Risks: The model may produce mathematically incorrect or incomplete solutions. The partial coverage (2% of the dataset) further limits accuracy.
Limitations:
- Only partially fine-tuned on 2% of the data, so correctness is not guaranteed.
- The chain-of-thought is for interpretability but may still contain flawed reasoning or leaps.

How to Get Started

from transformers import AutoTokenizer, AutoModelForCausalLM
import torch

model_name = "HarleyCooper/Qwen.5B-OpenR1Math"  # Will keep the same name through all % iterations. 
tokenizer = AutoTokenizer.from_pretrained(model_name)
model = AutoModelForCausalLM.from_pretrained(model_name).to("cuda")

prompt = """<reasoning>
Question: It is known that in a convex $n$-gon ($n>3$) no three diagonals pass through the same point.

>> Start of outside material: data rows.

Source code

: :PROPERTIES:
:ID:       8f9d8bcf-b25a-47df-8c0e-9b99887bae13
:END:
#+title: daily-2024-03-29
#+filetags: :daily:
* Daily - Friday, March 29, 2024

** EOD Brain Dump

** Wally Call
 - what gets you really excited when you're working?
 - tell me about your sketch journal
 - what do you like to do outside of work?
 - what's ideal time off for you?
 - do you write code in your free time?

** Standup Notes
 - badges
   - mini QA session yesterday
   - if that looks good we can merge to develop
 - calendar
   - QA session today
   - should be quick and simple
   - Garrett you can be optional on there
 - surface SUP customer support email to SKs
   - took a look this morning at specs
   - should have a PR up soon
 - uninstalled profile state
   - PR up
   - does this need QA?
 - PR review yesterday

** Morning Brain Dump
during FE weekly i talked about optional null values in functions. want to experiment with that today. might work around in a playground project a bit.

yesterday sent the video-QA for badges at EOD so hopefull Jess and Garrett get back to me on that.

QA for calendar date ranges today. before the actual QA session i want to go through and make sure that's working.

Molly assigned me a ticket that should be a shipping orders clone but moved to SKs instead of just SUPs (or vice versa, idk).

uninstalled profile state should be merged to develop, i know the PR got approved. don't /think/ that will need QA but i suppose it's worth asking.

Find the number of points (distinct from the vertices) of intersection of pairs of diagonals.
</reasoning>
<answer>
"""

inputs = tokenizer(prompt, return_tensors="pt").to("cuda")
outputs = model.generate(**inputs, max_new_tokens=2000)
answer = tokenizer.decode(outputs[0])
print(answer)

Training Details

Training Data

Dataset: A 2% subsample (~4.4k problems) of OpenR1-Math-220k.
Data Format: Each sample has problem, solution, answer. We transform them into:
- "prompt": A single string containing system instructions + the problem text.
- "answer": A string with <reasoning> + <answer> blocks.

Training Procedure

Framework: TRL (v0.4+) with Group Relative Policy Optimization (GRPO).
Objective: Reinforcement learning on chain-of-thought format, numeric correctness, and final-answer consistency.
Reward Functions:
1. xmlcount_reward_func: Encourages <reasoning>/<answer> structure.
2. soft_format_reward_func: Checks for <reasoning>.*</reasoning><answer>.*</answer> in any multiline arrangement.
3. strict_format_reward_func: Strict multiline regex for exact formatting.
4. int_reward_func: Partial reward if the final <answer> is purely numeric.
5. correctness_reward_func: Binary reward if the final extracted answer exactly matches the known correct answer.

Training Hyperparameters

Base Model: Qwen2.5-0.5B
Learning Rate: ~5e-6
Batch Size: 1–2 (due to GPU constraints)
Optimizer: AdamW (β1=0.9, β2=0.99)
Scheduler: Cosine with warmup_ratio=0.1
Num Generations: 16 (GRPO config)
Number of Training Epochs: 1 epoch on 2% data
Hardware: Single A100 40GB on Colab
Max Prompt Length: 256 tokens
Max Completion Length: 200 tokens

Speeds, Sizes, Times

Approx. Steps: ~200–300 steps for 2% subset
Run Time: Varies from ~1 to 2 hours on Colab A100

Evaluation

Testing Data

Currently trained + tested on the same subset (2%). Next step would be to evaluate on a withheld portion or the full set to measure true correctness.

Metrics

Format Rewards: xmlcount, soft_format, strict_format
Correctness: Exact match final numeric/string answer
Partial Numeric: int_reward_func

Results

The model shows a strong improvement in output format (70–80% format compliance) but relatively low exact numeric correctness. Additional epochs or a larger training fraction are needed for better correctness.

Environmental Impact

Hardware: Single A100 40GB GPU in a Colab environment
Train Time: ~1–2 hours on 2% data
Carbon Footprint: Not measured exactly, but minimal compared to large-scale runs

Model Architecture & Objective

Architecture: Transformer-based causal language model (Qwen2.5-0.5B)
Objective: RL-based chain-of-thought generation for math reasoning

Citation

@misc{cooperQwen2.5-0.5B,
  title={Qwen2.5-0.5B Fine-Tuned on OpenR1 (2% subset)},
  author={Christian H. Cooper.},
  howpublished={\url{https://huggingface.co/Christian-cooper-us/Qwen2.5-0.5B-R1subset}},
  year={2025},
}

Contact

Maintainers: Christian Cooper (GitHub: @christian-cooper-us), others.

Disclaimer: This model is experimental, trained on only 2% of the dataset. It may produce inaccurate math solutions and is not suitable for high-stakes or time-sensitive deployments.